── EXCERPT ──
After reporting a third-quarter loss and announcing cost-cutting measures, New Haven-based Biohaven Ltd. said it has raised about $200 million via an underwritten public offering of its common shares.
Biohaven Ltd. is the biopharmaceutical company that remained after the original Biohaven sold its migraine therapeutic assets to pharmaceutical giant Pfizer Inc. in 2022, in a deal valued at $13 billion.
On Thursday, Biohaven announced it had closed an underwritten public offering of about 26.8 million of its common shares, which included the full exercise of the underwriters’ option to purchase 3.5 million additional common shares, at a public offering price of $7.50 per share.
Biohaven said the gross proceeds from the offering were approximately $200 million, which it intends to use for “general corporate purposes.”
The offering was held about a week after the U.S. Food and Drug Administration on Nov. 4 declined to approve Biohaven’s experimental treatment Vyglxia, also known as troriluzole, for a rare brain disorder.
Biohaven shares, which trade on the New York Stock Exchange under the symbol BHVN, plunged more than 40% the following day.
Tuesday, Biohaven’s stock opened at $8.25 per share and was trading around $8.70, above its 52-week low of $7.48 per share.
On Nov. 10, the company reported a net loss for the three months ended Sept. 30 of $173.4 million, or $1.64 per share, compared to $160.3 million, or $1.70 per share, for the same period last year.
Biohaven also said it had begun cutting costs and focusing its spending on three drug programs that are furthest along in development. The cost-cutting did not include any staff reductions. Biohaven Ltd. has about 300 employees.
Biohaven is focusing on three main drugs: one designed to calm overactive brain activity in conditions like epilepsy and depression; one that targets harmful immune-system proteins involved in diseases such as IgA nephropathy and Graves’ disease; and one that aims to help people with muscle-wasting or obesity by blocking a natural signal that limits muscle growth.
───
§ **TASK STATEMENT**: Copy the part of the Biohaven report starting at "Biohaven shares, which" and ending at "of $7.48 per share.", swapping "plunged" for "dropped". The lines have no connection to the Biohaven report.
── EXCERPTED RECORDS ──
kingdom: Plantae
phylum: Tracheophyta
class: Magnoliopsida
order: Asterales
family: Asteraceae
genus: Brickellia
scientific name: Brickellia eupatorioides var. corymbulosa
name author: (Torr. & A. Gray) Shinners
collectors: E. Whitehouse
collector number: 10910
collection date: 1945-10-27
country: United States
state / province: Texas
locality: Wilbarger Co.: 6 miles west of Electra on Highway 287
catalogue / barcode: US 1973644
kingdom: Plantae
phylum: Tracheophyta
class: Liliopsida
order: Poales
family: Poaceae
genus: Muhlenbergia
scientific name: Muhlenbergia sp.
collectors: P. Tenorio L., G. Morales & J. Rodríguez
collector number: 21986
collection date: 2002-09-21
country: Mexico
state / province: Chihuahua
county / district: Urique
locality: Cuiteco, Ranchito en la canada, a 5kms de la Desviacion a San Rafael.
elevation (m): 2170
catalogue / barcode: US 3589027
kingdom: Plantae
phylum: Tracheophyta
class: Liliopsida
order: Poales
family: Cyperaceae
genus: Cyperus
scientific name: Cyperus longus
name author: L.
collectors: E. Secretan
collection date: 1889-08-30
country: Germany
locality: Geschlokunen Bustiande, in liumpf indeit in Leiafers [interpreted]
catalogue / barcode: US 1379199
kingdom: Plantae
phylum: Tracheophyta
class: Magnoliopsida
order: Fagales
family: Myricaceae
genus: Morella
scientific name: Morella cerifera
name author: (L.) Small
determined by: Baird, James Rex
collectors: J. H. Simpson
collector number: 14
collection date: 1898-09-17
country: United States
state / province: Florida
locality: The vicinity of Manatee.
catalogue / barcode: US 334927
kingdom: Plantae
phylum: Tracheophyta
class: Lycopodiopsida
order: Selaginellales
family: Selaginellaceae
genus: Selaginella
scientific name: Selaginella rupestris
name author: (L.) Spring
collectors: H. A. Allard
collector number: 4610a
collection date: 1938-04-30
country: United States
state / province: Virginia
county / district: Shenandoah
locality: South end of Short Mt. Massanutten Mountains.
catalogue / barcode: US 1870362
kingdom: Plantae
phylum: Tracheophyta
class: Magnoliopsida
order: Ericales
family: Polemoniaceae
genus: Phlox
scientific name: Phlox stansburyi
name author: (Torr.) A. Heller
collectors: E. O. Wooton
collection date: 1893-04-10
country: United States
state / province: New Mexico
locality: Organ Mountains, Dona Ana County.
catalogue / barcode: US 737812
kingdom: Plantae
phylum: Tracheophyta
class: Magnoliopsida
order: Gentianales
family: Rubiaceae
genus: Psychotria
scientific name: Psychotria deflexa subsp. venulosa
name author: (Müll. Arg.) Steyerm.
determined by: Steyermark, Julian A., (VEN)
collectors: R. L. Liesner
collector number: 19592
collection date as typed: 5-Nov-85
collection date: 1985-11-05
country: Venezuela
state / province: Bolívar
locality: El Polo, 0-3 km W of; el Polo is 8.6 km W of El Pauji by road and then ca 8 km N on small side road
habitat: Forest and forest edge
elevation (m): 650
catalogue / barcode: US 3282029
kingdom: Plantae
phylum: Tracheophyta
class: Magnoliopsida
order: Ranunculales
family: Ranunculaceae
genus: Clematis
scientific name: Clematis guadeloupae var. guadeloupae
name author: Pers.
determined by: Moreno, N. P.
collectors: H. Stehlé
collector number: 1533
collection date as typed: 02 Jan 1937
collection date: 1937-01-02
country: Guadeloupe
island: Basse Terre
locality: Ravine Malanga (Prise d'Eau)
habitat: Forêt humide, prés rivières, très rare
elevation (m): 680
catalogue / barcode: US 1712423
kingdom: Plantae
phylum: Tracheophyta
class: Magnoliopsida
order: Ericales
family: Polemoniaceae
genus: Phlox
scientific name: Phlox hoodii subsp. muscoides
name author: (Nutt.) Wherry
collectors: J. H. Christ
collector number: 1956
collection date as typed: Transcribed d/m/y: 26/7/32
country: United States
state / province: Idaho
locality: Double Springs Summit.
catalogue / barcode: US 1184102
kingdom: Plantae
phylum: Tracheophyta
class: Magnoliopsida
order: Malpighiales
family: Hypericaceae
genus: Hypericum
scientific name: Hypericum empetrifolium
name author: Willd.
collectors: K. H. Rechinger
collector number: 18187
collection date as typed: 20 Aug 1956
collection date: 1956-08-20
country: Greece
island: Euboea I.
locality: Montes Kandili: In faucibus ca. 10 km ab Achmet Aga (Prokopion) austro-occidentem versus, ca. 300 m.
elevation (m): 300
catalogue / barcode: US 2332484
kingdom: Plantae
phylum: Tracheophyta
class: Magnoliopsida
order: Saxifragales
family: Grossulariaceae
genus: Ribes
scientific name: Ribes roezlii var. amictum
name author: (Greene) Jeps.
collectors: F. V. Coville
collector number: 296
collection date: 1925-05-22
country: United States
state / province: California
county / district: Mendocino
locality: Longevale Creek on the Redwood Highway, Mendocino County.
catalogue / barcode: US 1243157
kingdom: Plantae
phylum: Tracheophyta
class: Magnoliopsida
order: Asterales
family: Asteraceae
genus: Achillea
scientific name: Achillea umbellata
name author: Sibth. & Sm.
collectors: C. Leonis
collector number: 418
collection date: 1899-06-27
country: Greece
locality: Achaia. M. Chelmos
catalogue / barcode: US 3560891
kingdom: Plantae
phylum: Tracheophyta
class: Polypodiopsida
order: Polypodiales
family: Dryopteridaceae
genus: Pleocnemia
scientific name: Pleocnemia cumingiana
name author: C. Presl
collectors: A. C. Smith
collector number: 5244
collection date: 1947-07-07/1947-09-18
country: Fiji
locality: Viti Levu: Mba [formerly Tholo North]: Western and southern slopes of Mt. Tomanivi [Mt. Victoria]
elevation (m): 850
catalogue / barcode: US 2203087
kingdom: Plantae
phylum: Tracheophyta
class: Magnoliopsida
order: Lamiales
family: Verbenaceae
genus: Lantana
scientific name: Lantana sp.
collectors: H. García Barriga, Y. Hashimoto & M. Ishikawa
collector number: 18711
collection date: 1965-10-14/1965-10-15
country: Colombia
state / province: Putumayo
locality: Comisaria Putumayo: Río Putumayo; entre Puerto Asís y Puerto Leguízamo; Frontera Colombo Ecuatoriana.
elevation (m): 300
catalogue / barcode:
───
§ **SOLUTION FOR THIS EXERCISE**:
Biohaven shares, which trade on the New York Stock Exchange under the symbol BHVN, dropped more than 40% the following day.
Tuesday, Biohaven’s stock opened at $8.25 per share and was trading around $8.70, above its 52-week low of $7.48 per share.